St. Josemaria had a rich personality that combined seeming opposites. He could demonstrate manly strength without harshness and motherly gentleness without effeminacy. He could be sincerely friendly and bluntly honest. He could show deep sorrow and weep, although most if the time he was bubbling over with cheer. He could inspire with great ideas and then joke around and have fun. St. Josemaria could very naturally move back and forth in his conversation from everyday things, like the score of a soccer game, to something profound, like the need to reflect Christ in one’s most ordinary actions.
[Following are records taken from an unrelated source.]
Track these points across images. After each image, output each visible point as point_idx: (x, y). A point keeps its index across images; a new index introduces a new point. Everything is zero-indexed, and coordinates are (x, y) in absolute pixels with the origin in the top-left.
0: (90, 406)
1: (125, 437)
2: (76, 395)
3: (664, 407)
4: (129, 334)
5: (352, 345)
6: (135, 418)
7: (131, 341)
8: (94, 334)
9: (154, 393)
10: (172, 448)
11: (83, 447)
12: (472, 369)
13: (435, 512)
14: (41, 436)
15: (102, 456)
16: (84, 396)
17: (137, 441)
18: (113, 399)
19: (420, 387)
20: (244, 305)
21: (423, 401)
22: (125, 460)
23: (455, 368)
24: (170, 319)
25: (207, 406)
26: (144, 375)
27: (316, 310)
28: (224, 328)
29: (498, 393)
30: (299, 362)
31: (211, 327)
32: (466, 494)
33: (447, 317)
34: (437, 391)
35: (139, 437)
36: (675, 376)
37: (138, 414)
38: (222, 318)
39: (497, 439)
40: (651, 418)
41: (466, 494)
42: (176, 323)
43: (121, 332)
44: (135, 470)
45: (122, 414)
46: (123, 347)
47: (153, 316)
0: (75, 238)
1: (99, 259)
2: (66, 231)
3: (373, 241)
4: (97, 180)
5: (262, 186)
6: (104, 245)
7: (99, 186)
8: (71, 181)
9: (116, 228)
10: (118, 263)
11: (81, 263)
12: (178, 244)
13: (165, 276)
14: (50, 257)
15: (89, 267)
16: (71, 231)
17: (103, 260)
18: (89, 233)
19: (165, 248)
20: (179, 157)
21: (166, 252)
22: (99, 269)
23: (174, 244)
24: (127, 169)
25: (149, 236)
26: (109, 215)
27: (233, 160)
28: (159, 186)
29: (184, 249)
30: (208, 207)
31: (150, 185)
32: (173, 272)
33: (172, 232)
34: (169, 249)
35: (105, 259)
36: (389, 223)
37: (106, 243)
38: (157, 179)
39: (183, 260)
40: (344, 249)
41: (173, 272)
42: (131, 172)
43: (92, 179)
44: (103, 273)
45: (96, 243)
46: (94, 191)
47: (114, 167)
The way Josemaria related to others was also very attractive. He had impressive natural gifts. He had special graces God gave him as a founder. He was also always generous in responded to what God wanted. At the same time, the people he dealt with were younger, less experienced, less intelligent, not as well educated, less close to God, and even less virtuous. Nevertheless, Josemaria lavishly affirmed and encouraged his spiritual children. He entrusted important tasks to them well beyond what they thought they could do. Then, in attempting to carry out those initiatives, they would develop their own powers so they could do more than they had ever dreamed. Fr. Escriva was never a controlling person. Instead, he prepared others to carry on without him.
St. Josemaria possessed the virtue of availability. The available person is one who is superior to you but who cares about you, listens to you, and acts for your true good. He makes you feel truly valued, like he is lucky to serve you. This was St. Josemaria. He forgot about himself and gave himself generously. He was the opposite of the self-centered egoist. He was also the opposite of the con man who warmly feigns interest to manipulate you.
These qualities—and others—made St. Josemaria truly charismatic. He transformed lives. He could meet a youth and in a few minutes create the basis for a life-long, faithful vocation. It makes sense that God would give this gift to a founder. It even sheds some light on how Jesus Christ, the perfect man, could so quickly call disciples who would followed him for the rest of their lives. It might seem shocking to say this, but had Josemaria used his gifts for selfish purposes he could probably have become one of the great villains of the twentieth century. St. Josemaria is also a lesson in how those enormously talented tyrants could, instead, have done so much good if they had made better use of their freedom.
Josemaria died in Rome on June 26, 1975. Blessed Pope John Paul II declared him a saint on October 6, 2002 in the presence of over 300,000 people. Today, Opus Dei is established in sixty- six countries with 95,000 lay members and priests. St. Josemaria’s feast day is June 26.